H. Par décision sur opposition du 1er juin 2005, la caisse a exclu de prendre en considération une inscription avec effet rétroactif au 3 novembre 2004 et a confirmé que le délai-cadre de cotisation courait du 16 novembre 2002 au 15 novembre 2004. A l'intérieur de ce délai-cadre de cotisation, elle a accepté de tenir compte du mois de juillet 2003, en constatant que malgré cela, la recourante ne pouvait justifier que d'une période de cotisation de 11 mois et 16 jours.
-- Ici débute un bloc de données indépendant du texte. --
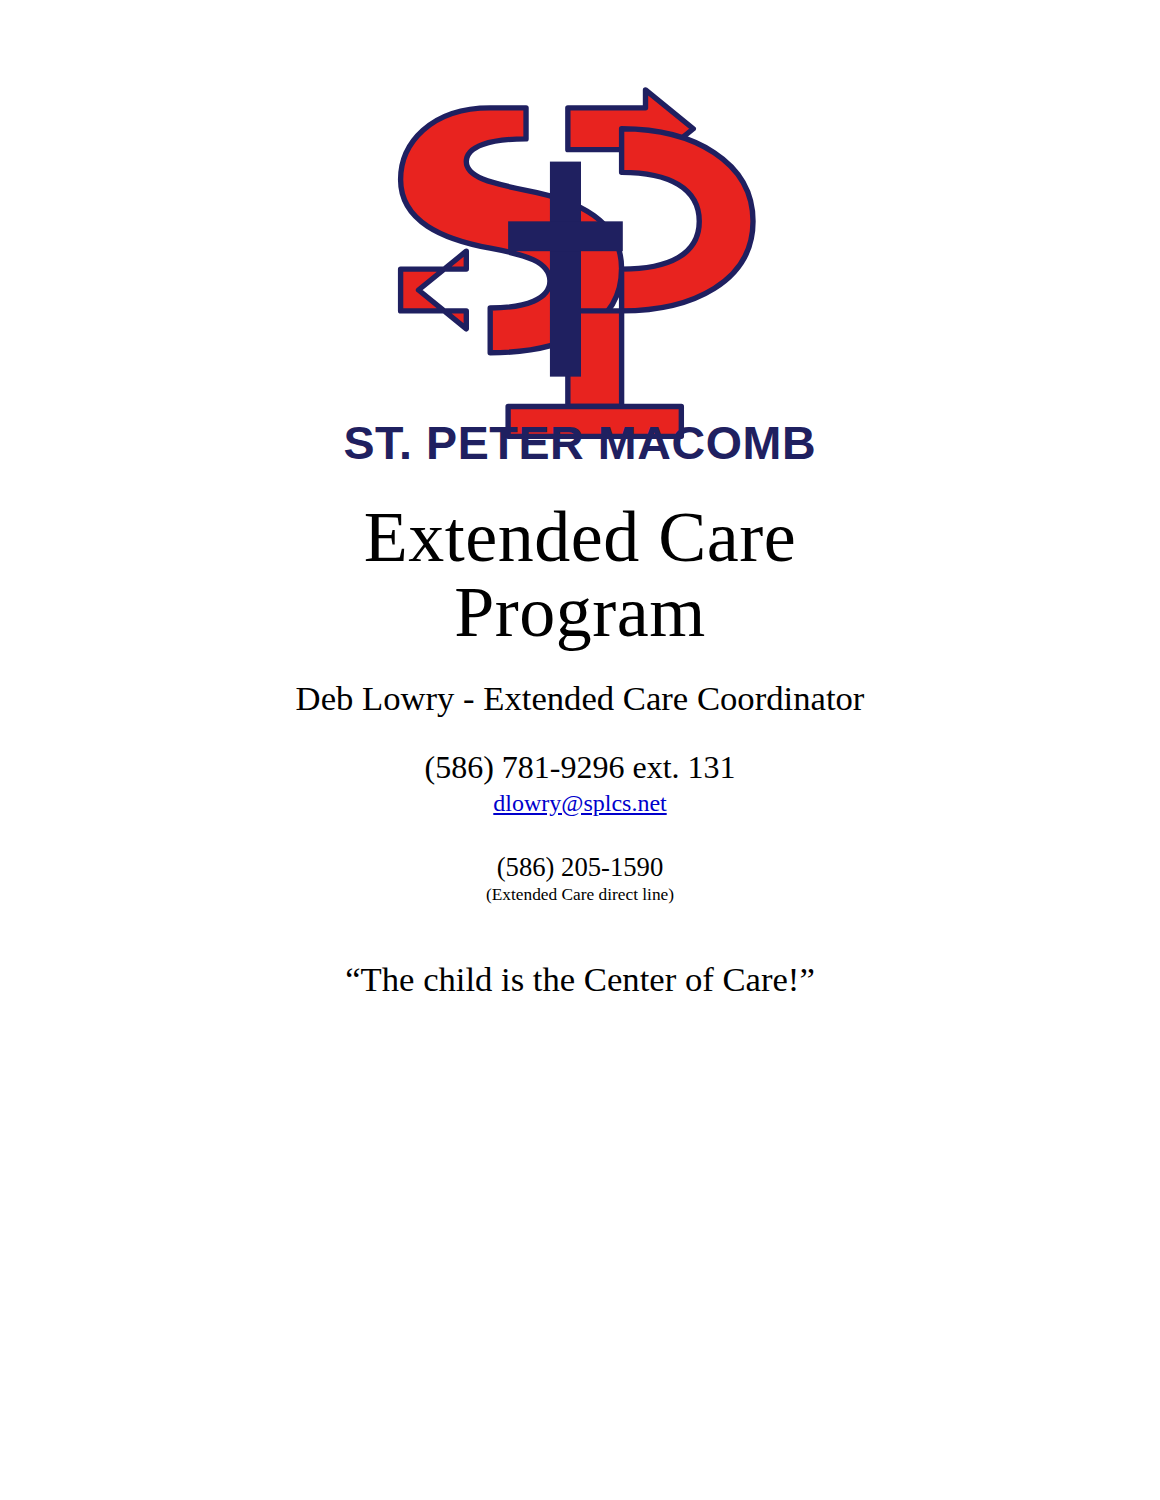ST. PETER MACOMB
Extended Care Program
Deb Lowry - Extended Care Coordinator
(586) 781-9296 ext. 131
dlowry@splcs.net
(586) 205-1590
(Extended Care direct line)
“The child is the Center of Care!”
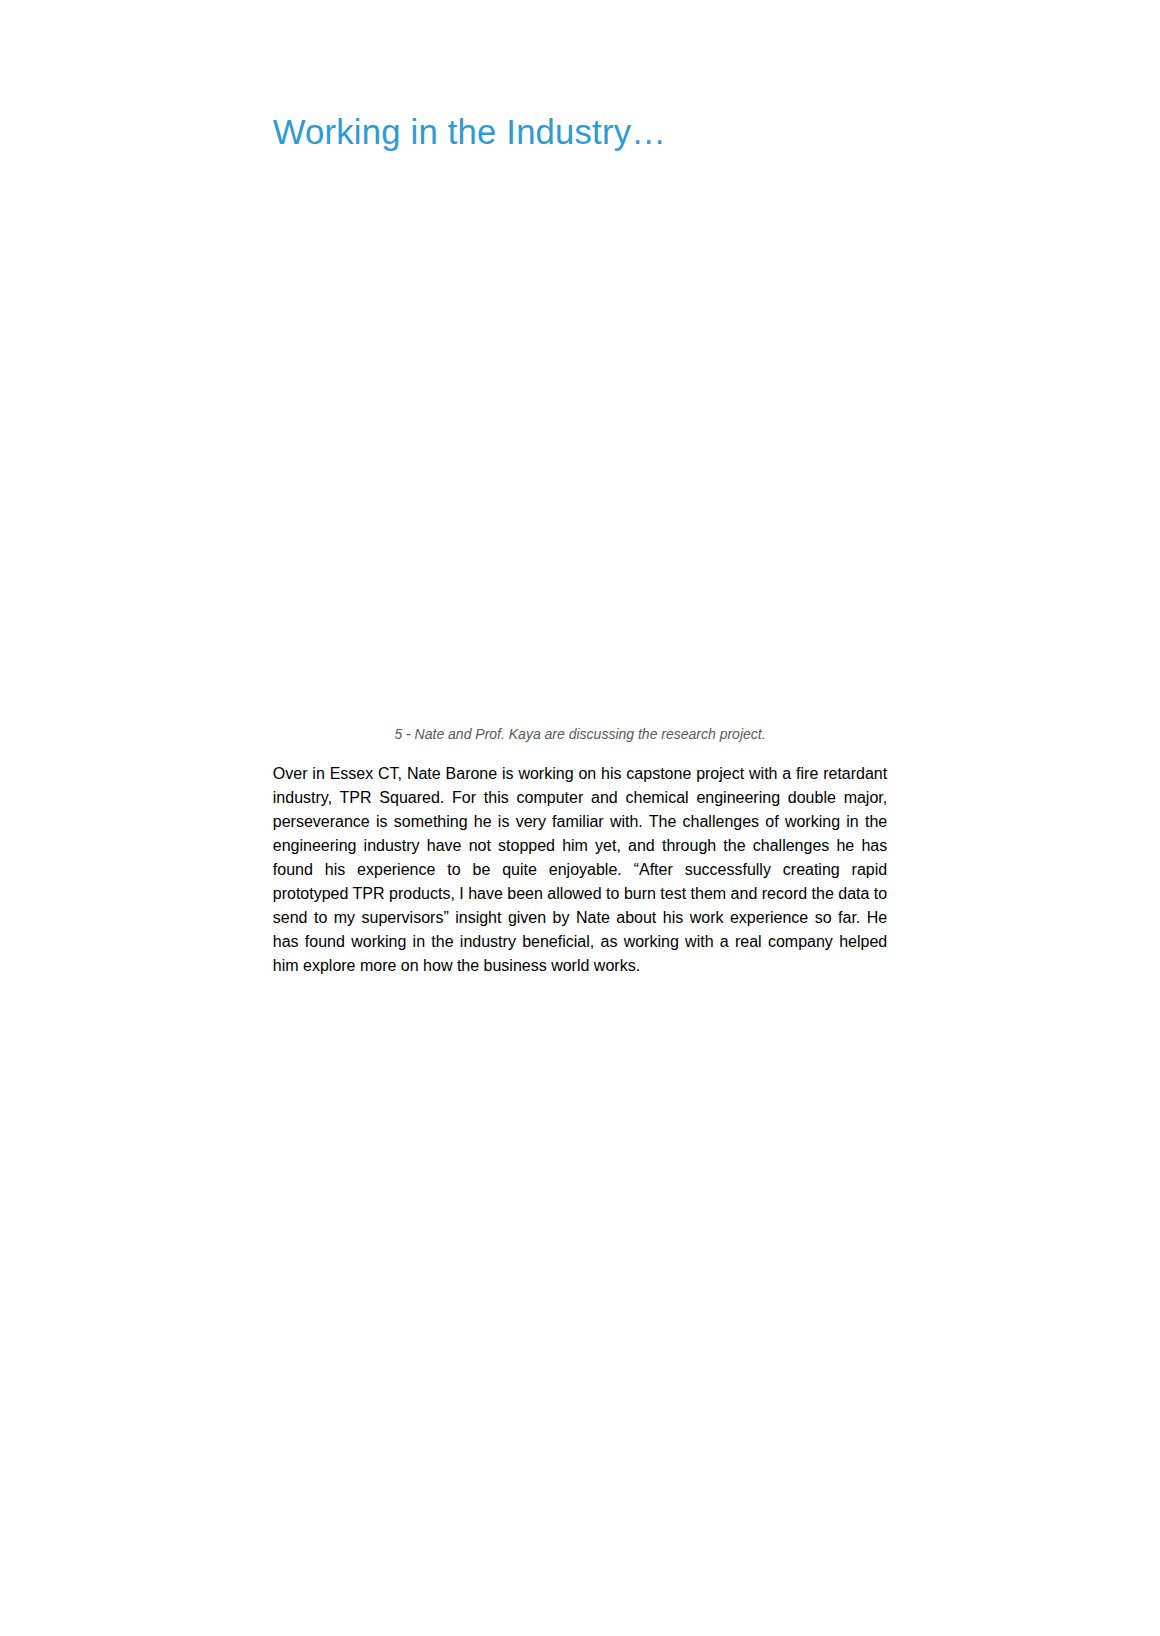Working in the Industry…
5 - Nate and Prof. Kaya are discussing the research project.
Over in Essex CT, Nate Barone is working on his capstone project with a fire retardant industry, TPR Squared. For this computer and chemical engineering double major, perseverance is something he is very familiar with. The challenges of working in the engineering industry have not stopped him yet, and through the challenges he has found his experience to be quite enjoyable. “After successfully creating rapid prototyped TPR products, I have been allowed to burn test them and record the data to send to my supervisors” insight given by Nate about his work experience so far. He has found working in the industry beneficial, as working with a real company helped him explore more on how the business world works.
En conséquence elle a rejeté l'opposition et confirmé son refus de verser des indemnités de chômage.
I. A.________, toujours par l'intermédiaire de son conseil, a recouru contre cette décision auprès du Tribunal administratif en date du 1er juillet 2005. Elle soutient, en substance, qu'elle remplit toutes les conditions pour avoir droit aux prestations de l'assurance-chômage, que la période du 3 novembre 2002 au 2 novembre 2004 doit être prise en compte comme délai-cadre de cotisation, que durant cette période elle peut justifier d'une période de cotisation de douze mois, qu'elle n'est pas restée inactive après l'annonce de son licenciement mais qu'elle s'est aussitôt mise en rapport avec l'ORP, que ce dernier lui aurait simplement indiqué qu'elle devait s'inscrire préalablement à l'office communal du travail sans lui préciser l'importance de la date de cette inscription pour l'ouverture de son droit aux indemnités, et qu'enfin, elle a été en incapacité de travail du 22 octobre au 8 novembre 2004.
J. L'autorité intimée a déposé sa réponse le 18 juillet 2005. Elle relève que la recourante a reçu des informations correctes de la part de l'ORP, à savoir qu'elle devait s'inscrire à l'office communal du travail avant son rendez-vous à l'ORP, et qu'elle aurait fait preuve de négligence en n'effectuant pas cette démarche aussitôt. Au demeurant, elle constate que le fait d'être en arrêt maladie ne constituait pas un motif suffisant pour justifier le délai mis à effectuer cette démarche, puisqu'elle aurait aussi bien pu en charger son mari dès la date de son licenciement. Enfin, elle relevait que la situation était différente de celle qui avait prévalu lors de sa réinscription en septembre 2002, en précisant notamment ce qui suit:
"Un premier délai-cadre d'indemnisation a été ouvert du 1er août 2000 au 31 juillet 2002, puis un second du 1er septembre 2002 au 31 août 2004. Sur le formulaire "Indications de la personne assurée" du mois d'août 2004, la recourante a informé la Caisse cantonale de chômage, agence de Lausanne (ci-après la caisse) ne plus être au chômage à partir du 3 août 2004, car elle avait trouvé un emploi auprès de la Fondation Y.________, à Lausanne. En conséquence, le 18 août 2004, la recourante a reçu une lettre de confirmation de désinscription PLASTA de l'Office régional de placement de Renens (ci-après l'ORP). A ce stade, il est donc clairement établi que la recourante était pleinement consciente du fait d'être hors circuit tant du point de vue de l'ORP que de la caisse. Une troisième demande d'indemnité de chômage faite après le 31 août 2004 impliquait donc effectuer à nouveau toutes les démarches nécessaires."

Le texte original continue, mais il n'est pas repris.